CounterPath Closes Private Placement

VANCOUVER, BRITISH COLUMBIA--(Marketwired - Dec 15, 2016) - CounterPath Corporation (CPAH) (PATH.TO), a global provider of award-winning, over-the-top (OTT) Unified Communications (UC) solutions for enterprises and carriers, today announced the closing of a non-brokered private placement of 454,097 shares of common stock (each, a "Share") of the Company at a price of US$2.05 per Share for total gross proceeds of US$930,898.85 (the "Offering").

The net proceeds from the Offering will be used to: (1) market Bria X, the Company's Unified Communications-as-a-Service (UCaaS) offering that overlays existing PBX and VoIP Services and adds provisioning, messaging, presence and screen sharing; (2) expand sales and business development resources; (3) fund development for integration of the Company's UC solutions with other enterprise applications; and (4) for general corporate purposes.

Terence Matthews, Chairman and the Company's largest shareholder, KMB Trac Two Holdings Ltd., the Company's second largest shareholder and Donovan Jones, President and Chief Executive Officer, subscribed to the full amount of the Offering. The Offering constituted a "related party transaction" within the meaning of Multilateral Instrument 61-101 Protection of Minority Security Holders in Special Transactions ("MI 61-101"). The issuance to the insiders is exempt from the valuation requirement of MI 61-101 by virtue of the exemption contained in sections 5.5(a) and 5.7(a) of MI 61-101 in that the fair market value of the consideration of the shares issued to the related parties did not exceed 25% of the Company's market capitalization. As the Offering is a related party transaction and was announced less than 21 days before its closing, MI 61-101 requires the Company to explain why the shorter period was reasonable or necessary in the circumstances. In the view of the Company it was necessary to immediately close the Offering and therefore, such shorter period was reasonable and necessary in the circumstances to improve the Company's financial position.

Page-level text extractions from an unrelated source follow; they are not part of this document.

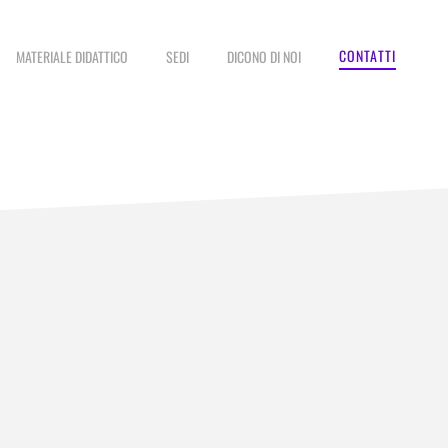
CONTATTI
MATERIALE DIDATTICO
SEDI
DICONO DI NOI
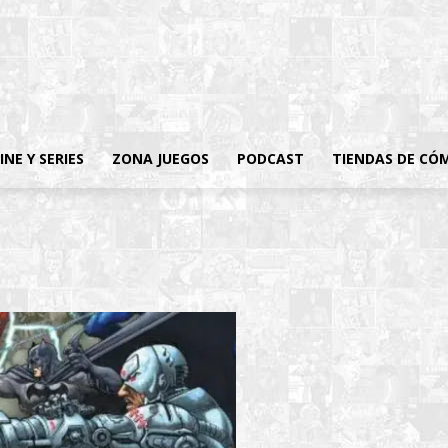
INE Y SERIES
ZONA JUEGOS
PODCAST
TIENDAS DE CÓ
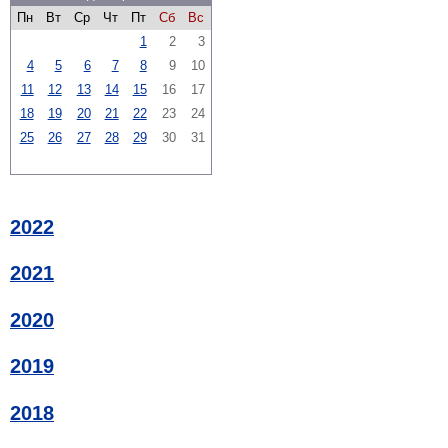
Пн
Вт
Ср
Чт
Пт
Сб
Вс
1
2
3
4
5
6
7
8
9
10
11
12
13
14
15
16
17
18
19
20
21
22
23
24
25
26
27
28
29
30
31
2022
2021
2020
2019
2018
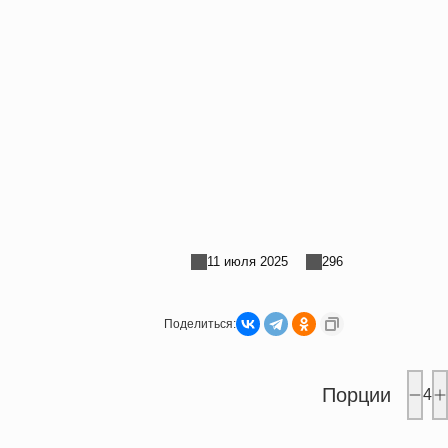
11 июля 2025
296
Поделиться:
Порции
4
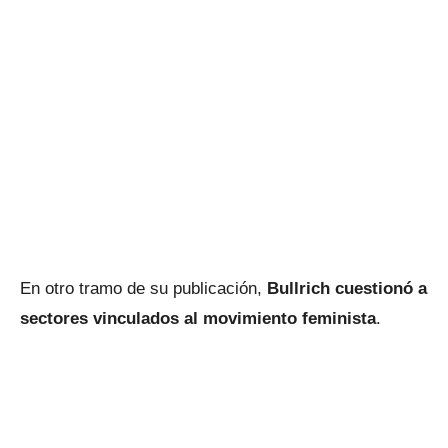
En otro tramo de su publicación,
Bullrich cuestionó a
sectores vinculados al movimiento feminista
.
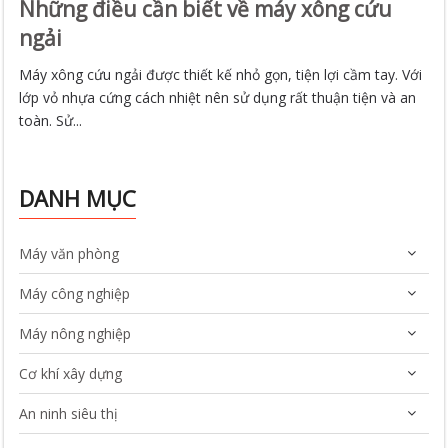
Những điều cần biết về máy xông cứu
ngải
Máy xông cứu ngải được thiết kế nhỏ gọn, tiện lợi cầm tay. Với
lớp vỏ nhựa cứng cách nhiệt nên sử dụng rất thuận tiện và an
toàn. Sử...
DANH MỤC
Máy văn phòng
Máy công nghiệp
Máy nông nghiệp
Cơ khí xây dựng
An ninh siêu thị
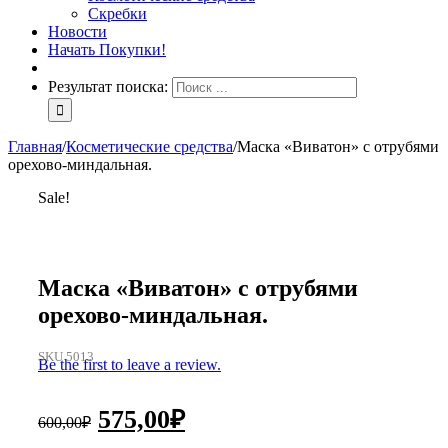
Скребки
Новости
Начать Покупки!
Результат поиска:
Главная
/
Косметические средства
/
Маска «Виватон» с отрубями
орехово-миндальная.
Sale!
Маска «Виватон» с отрубями
орехово-миндальная.
SKU 5013
Be the first to leave a review.
575,00
₽
600,00
₽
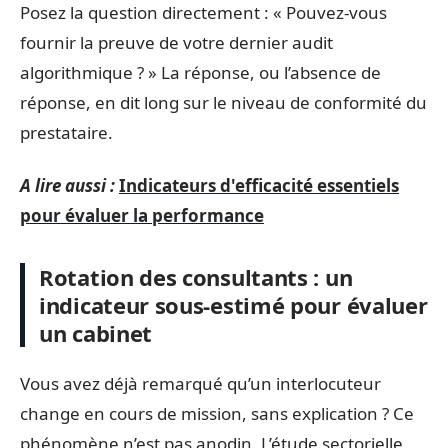
Posez la question directement : « Pouvez-vous
fournir la preuve de votre dernier audit
algorithmique ? » La réponse, ou l’absence de
réponse, en dit long sur le niveau de conformité du
prestataire.
A lire aussi :
Indicateurs d'efficacité essentiels
pour évaluer la performance
Rotation des consultants : un
indicateur sous-estimé pour évaluer
un cabinet
Vous avez déjà remarqué qu’un interlocuteur
change en cours de mission, sans explication ? Ce
phénomène n’est pas anodin. L’étude sectorielle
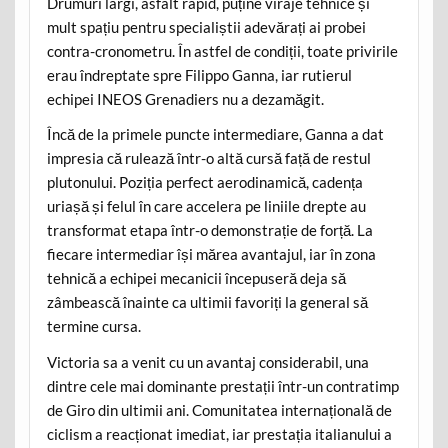
Drumuri largi, asfalt rapid, puține viraje tehnice și
mult spațiu pentru specialiștii adevărați ai probei
contra-cronometru. În astfel de condiții, toate privirile
erau îndreptate spre Filippo Ganna, iar rutierul
echipei INEOS Grenadiers nu a dezamăgit.
Încă de la primele puncte intermediare, Ganna a dat
impresia că rulează într-o altă cursă față de restul
plutonului. Poziția perfect aerodinamică, cadența
uriașă și felul în care accelera pe liniile drepte au
transformat etapa într-o demonstrație de forță. La
fiecare intermediar își mărea avantajul, iar în zona
tehnică a echipei mecanicii începuseră deja să
zâmbească înainte ca ultimii favoriți la general să
termine cursa.
Victoria sa a venit cu un avantaj considerabil, una
dintre cele mai dominante prestații într-un contratimp
de Giro din ultimii ani. Comunitatea internațională de
ciclism a reacționat imediat, iar prestația italianului a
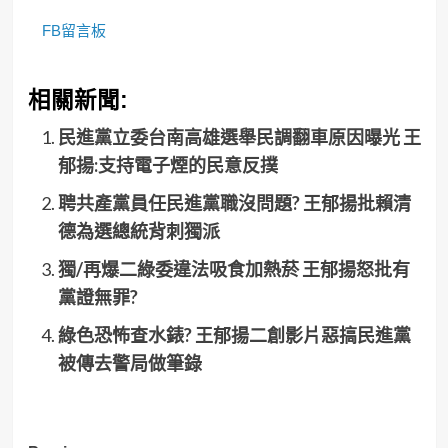
FB留言板
相關新聞:
民進黨立委台南高雄選舉民調翻車原因曝光 王
郁揚:支持電子煙的民意反撲
聘共產黨員任民進黨職沒問題? 王郁揚批賴清
德為選總統背刺獨派
獨/再爆二綠委違法吸食加熱菸 王郁揚怒批有
黨證無罪?
綠色恐怖查水錶? 王郁揚二創影片惡搞民進黨
被傳去警局做筆錄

All of the securities issued by the Company in connection with the Offering will be subject to hold periods expiring on April 16, 2017 under Canadian securities laws, and will also be subject to applicable hold periods under United States securities laws. None of the securities issued have been registered under the United States Securities Act of 1933, as amended (the "1933 Act"), and none of them may be offered or sold in the United States absent registration or an applicable exemption from the registration requirements of the 1933 Act. This press release shall not constitute an offer to sell or a solicitation of an offer to buy nor shall there be any sale of the securities in any State where such offer, solicitation, or sale would be unlawful.